Throughout my training and career, I completed my undergrad degree at the University of California, Santa Barbara, medical school at Saba University School of Medicine, and my Family Medicine Residency at the University of Tennessee, Memphis, I’ve noticed the lack of patient education in mental health and addiction medicine. Early on in residency, I would see patients with a plethora of complicated medical disorders but it seemed that not one medical professional was asking about their quality of life, and their mental health. I spent many hours each week working with patients who were extremely depressed, suicidal, struggling with heroin addictions and going through some of the darkest times of their life.

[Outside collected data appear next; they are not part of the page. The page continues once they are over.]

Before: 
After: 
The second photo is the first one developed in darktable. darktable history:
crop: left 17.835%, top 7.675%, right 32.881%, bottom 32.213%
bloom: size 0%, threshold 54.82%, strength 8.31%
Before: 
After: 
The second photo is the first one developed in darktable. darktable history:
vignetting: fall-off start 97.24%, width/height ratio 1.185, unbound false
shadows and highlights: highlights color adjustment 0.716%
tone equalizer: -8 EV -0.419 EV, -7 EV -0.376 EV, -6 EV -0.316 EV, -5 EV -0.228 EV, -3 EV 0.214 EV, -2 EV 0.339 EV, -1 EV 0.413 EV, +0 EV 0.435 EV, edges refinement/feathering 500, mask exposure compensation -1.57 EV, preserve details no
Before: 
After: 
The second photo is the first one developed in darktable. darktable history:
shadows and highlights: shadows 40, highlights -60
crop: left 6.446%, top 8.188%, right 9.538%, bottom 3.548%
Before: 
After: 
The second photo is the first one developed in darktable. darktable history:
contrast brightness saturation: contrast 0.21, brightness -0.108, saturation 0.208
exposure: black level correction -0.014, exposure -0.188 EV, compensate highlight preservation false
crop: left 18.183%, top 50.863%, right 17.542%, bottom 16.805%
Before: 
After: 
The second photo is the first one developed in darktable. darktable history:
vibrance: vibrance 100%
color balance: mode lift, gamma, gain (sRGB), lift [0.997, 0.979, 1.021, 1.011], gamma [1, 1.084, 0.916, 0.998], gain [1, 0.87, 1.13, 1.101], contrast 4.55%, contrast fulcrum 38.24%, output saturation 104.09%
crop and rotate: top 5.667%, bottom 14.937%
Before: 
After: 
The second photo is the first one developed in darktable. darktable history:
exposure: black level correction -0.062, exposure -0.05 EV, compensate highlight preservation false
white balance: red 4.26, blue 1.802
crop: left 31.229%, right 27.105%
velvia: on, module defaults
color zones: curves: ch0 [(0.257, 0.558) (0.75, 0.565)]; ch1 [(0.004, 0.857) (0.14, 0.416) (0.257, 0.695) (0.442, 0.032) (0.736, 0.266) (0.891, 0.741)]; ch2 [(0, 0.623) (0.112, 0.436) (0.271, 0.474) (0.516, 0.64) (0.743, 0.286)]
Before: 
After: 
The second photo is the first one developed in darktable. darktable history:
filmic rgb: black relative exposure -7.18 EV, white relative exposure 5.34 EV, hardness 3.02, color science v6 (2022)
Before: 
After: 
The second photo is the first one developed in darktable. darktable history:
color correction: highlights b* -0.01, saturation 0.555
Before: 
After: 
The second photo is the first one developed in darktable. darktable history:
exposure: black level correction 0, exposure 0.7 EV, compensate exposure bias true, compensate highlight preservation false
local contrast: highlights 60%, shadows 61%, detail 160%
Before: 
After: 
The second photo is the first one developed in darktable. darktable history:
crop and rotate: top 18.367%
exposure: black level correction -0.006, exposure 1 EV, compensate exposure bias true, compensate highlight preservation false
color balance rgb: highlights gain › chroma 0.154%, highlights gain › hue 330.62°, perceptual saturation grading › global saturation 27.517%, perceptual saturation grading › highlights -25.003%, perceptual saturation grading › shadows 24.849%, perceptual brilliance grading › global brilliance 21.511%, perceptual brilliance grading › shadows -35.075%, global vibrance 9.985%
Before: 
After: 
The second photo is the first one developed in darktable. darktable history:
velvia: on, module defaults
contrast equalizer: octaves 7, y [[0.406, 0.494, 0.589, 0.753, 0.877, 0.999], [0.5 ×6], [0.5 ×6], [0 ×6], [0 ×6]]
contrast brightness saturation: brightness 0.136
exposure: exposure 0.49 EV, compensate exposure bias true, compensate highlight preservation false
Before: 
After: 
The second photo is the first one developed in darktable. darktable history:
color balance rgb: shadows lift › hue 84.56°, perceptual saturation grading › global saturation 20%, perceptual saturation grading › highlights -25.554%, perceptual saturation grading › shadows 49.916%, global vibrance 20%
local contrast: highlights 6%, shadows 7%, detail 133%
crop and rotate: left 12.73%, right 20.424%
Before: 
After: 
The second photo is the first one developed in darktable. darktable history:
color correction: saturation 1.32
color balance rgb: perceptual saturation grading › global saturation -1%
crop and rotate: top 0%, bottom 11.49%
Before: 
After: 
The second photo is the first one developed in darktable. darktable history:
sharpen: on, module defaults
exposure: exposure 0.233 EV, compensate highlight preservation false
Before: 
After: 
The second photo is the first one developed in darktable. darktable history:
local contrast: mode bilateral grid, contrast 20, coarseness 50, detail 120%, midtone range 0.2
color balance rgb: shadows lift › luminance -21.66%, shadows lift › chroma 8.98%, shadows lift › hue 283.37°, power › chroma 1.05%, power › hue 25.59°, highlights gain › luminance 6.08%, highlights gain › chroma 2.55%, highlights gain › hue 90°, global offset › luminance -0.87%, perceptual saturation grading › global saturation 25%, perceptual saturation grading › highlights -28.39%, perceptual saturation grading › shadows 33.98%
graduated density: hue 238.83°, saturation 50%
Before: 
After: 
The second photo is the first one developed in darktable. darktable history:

Addiction and mental health disorders are a disease, not a life choice. I believe that mental health and substance abuse treatment starts with educating the general public and this is not done enough in the exam rooms, emergency rooms or hospitals. I became involved in educating the general public and my patients about mental health and substance abuse, early on in my career when I started writing for online platforms that focused on these issues.

After many years of practicing medicine in emergency rooms and urgent care and after seeing the worst of it through the COVID-19 pandemic, I discovered that my passion for my career in medicine shifted from bedside medicine to mental health advocacy.  I believe the best way to advocate is through the written word. Educating my community about the trials and tribulations of mental health is my true calling. I have the opportunity to use my voice as a writer, my experience as a physician, my passion for mental health and addiction medicine to help break down stigmas and educate the general public on issues that are often pushed under the rug.